Others were more pessimistic.
"Our fundamental issue is for limited progress and Chinese retaliation. We see a significant risk that all imports from China will be subject to tariffs in the next month or so, says Michael Hanson, head of global macro strategy at TD Securities.
"The market reaction will ultimately depend on whether China and the United States continue to negotiate the remaining $ 325 billion of US imports from China also receive tariffs, how China retaliates, and what happens to the (section) 232 car prices." 19659004] Under this scenario, the yuan was likely to fall between 5% -6% against the US dollar over the next three months, Hanson said as a shock to the financial consequences of heavier tariffs.
The Chinese yuan fell to its lowest levels for more than four months at $ 6.88. It last stood at 0.5% to 6.852 per dollar.
The other major currencies were relatively quiet, with the security harbor yen still being supported, but not aggressively. The dollar held at 109.75 yen, down 0.2% a day and just over a 14-week break of 109.46.
The euro was stable at $ 1.1233 while the dollar was slightly changed against a basket of currencies at 97,302.
"If there is a lack of progress (in the US and China) over the coming weeks, Asian currencies will come under further pressure," noted Khoon Goh, head of research at Asia at ANZ Research, adding that his team does not expect the yuan to break the psychological 7 per dollar level.

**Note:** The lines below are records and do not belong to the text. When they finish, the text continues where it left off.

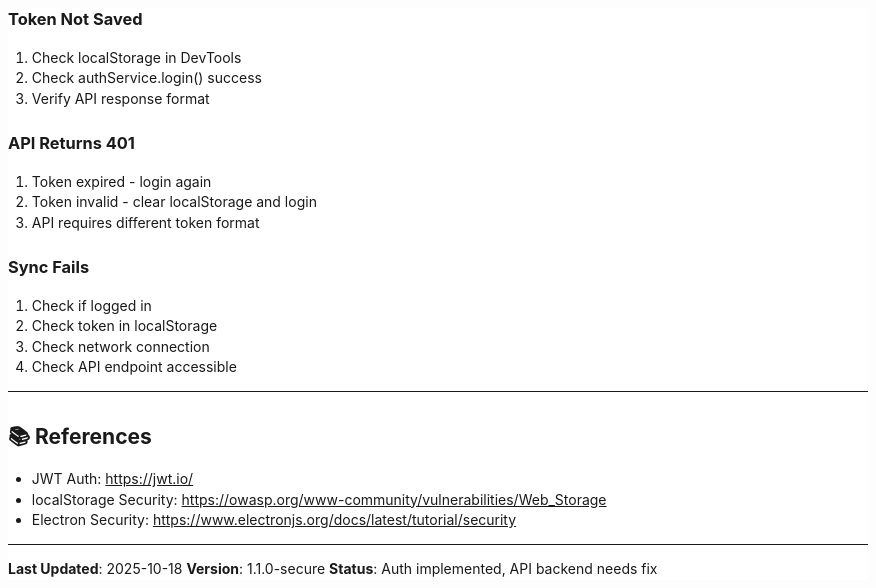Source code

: ### Token Not Saved
1. Check localStorage in DevTools
2. Check authService.login() success
3. Verify API response format

### API Returns 401
1. Token expired - login again
2. Token invalid - clear localStorage and login
3. API requires different token format

### Sync Fails
1. Check if logged in
2. Check token in localStorage
3. Check network connection
4. Check API endpoint accessible

---

## 📚 References

- JWT Auth: https://jwt.io/
- localStorage Security: https://owasp.org/www-community/vulnerabilities/Web_Storage
- Electron Security: https://www.electronjs.org/docs/latest/tutorial/security

---

**Last Updated**: 2025-10-18
**Version**: 1.1.0-secure
**Status**: Auth implemented, API backend needs fix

"While we hope for the best, our fundamental case is now for the United States and China to fail to reach an agreement, which means that tariffs will be raised on the rest of Chinese exports to the United States."
In commodity markets, oil prices were a relatively tight area, while US crude futures were down 0.1% at $ 61.62 per barrel, while Brent crude futures increased 0.3 percent at $ 70.81. [O/R]
Spot gold eased 0.1% to $ 1,283.61 per ounce.
On the other hand, digital currencies maintained most of their big gains over the weekend.
Bitcoin jumped 10 percent on Saturday and marked its nine-month high of $ 7,585.00 on Sunday before pairing the win. The last quoted at $ 7069.76, up 1.4% on the day.